Problem requirements
Nothing before the line containing "495 386 299.9" should appear; please restate that line and every later line word for word through the end of the listing.
━━ Records provided
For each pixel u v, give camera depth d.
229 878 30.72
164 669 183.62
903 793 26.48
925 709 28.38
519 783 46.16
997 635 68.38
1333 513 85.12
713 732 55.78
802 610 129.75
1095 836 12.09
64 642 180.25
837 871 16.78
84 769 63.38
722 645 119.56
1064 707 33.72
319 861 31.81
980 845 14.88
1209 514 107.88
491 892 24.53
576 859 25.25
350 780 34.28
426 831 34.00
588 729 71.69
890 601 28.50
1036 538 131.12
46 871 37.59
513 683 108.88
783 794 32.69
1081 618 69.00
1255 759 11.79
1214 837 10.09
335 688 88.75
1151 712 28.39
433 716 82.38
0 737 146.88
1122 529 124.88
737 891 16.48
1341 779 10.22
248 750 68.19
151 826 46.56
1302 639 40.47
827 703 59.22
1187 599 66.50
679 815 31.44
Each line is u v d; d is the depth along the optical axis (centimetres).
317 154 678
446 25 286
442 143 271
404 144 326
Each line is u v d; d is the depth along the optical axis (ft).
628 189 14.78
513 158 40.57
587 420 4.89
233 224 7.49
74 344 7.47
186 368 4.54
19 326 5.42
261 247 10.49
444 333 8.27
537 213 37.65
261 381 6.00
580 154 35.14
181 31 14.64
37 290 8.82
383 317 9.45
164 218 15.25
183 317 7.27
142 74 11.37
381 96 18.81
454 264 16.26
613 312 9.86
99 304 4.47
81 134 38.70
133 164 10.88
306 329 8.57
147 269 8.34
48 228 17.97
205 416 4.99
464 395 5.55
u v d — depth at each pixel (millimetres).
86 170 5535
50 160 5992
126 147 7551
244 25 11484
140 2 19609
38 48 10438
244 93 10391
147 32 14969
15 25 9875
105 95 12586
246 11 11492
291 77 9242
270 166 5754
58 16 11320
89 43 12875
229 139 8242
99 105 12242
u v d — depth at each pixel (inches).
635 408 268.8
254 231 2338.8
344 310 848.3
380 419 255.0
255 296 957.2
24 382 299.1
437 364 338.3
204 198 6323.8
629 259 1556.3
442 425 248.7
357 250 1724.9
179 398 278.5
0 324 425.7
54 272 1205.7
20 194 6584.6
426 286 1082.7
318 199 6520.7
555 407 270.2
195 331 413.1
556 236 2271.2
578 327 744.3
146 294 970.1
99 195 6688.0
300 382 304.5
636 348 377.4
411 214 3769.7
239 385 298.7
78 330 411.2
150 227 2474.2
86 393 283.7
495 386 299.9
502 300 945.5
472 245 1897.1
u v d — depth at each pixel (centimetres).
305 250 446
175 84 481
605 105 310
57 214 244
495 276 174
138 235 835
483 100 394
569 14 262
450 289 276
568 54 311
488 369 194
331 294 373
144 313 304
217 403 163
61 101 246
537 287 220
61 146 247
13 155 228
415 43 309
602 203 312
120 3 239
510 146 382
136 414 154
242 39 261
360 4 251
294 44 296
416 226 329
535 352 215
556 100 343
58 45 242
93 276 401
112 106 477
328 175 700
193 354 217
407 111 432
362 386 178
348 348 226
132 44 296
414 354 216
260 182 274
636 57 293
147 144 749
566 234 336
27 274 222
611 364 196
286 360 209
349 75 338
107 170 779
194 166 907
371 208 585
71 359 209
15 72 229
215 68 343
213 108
━━━━
Response
495 386 299.9
502 300 945.5
472 245 1897.1
u v d — depth at each pixel (centimetres).
305 250 446
175 84 481
605 105 310
57 214 244
495 276 174
138 235 835
483 100 394
569 14 262
450 289 276
568 54 311
488 369 194
331 294 373
144 313 304
217 403 163
61 101 246
537 287 220
61 146 247
13 155 228
415 43 309
602 203 312
120 3 239
510 146 382
136 414 154
242 39 261
360 4 251
294 44 296
416 226 329
535 352 215
556 100 343
58 45 242
93 276 401
112 106 477
328 175 700
193 354 217
407 111 432
362 386 178
348 348 226
132 44 296
414 354 216
260 182 274
636 57 293
147 144 749
566 234 336
27 274 222
611 364 196
286 360 209
349 75 338
107 170 779
194 166 907
371 208 585
71 359 209
15 72 229
215 68 343
213 108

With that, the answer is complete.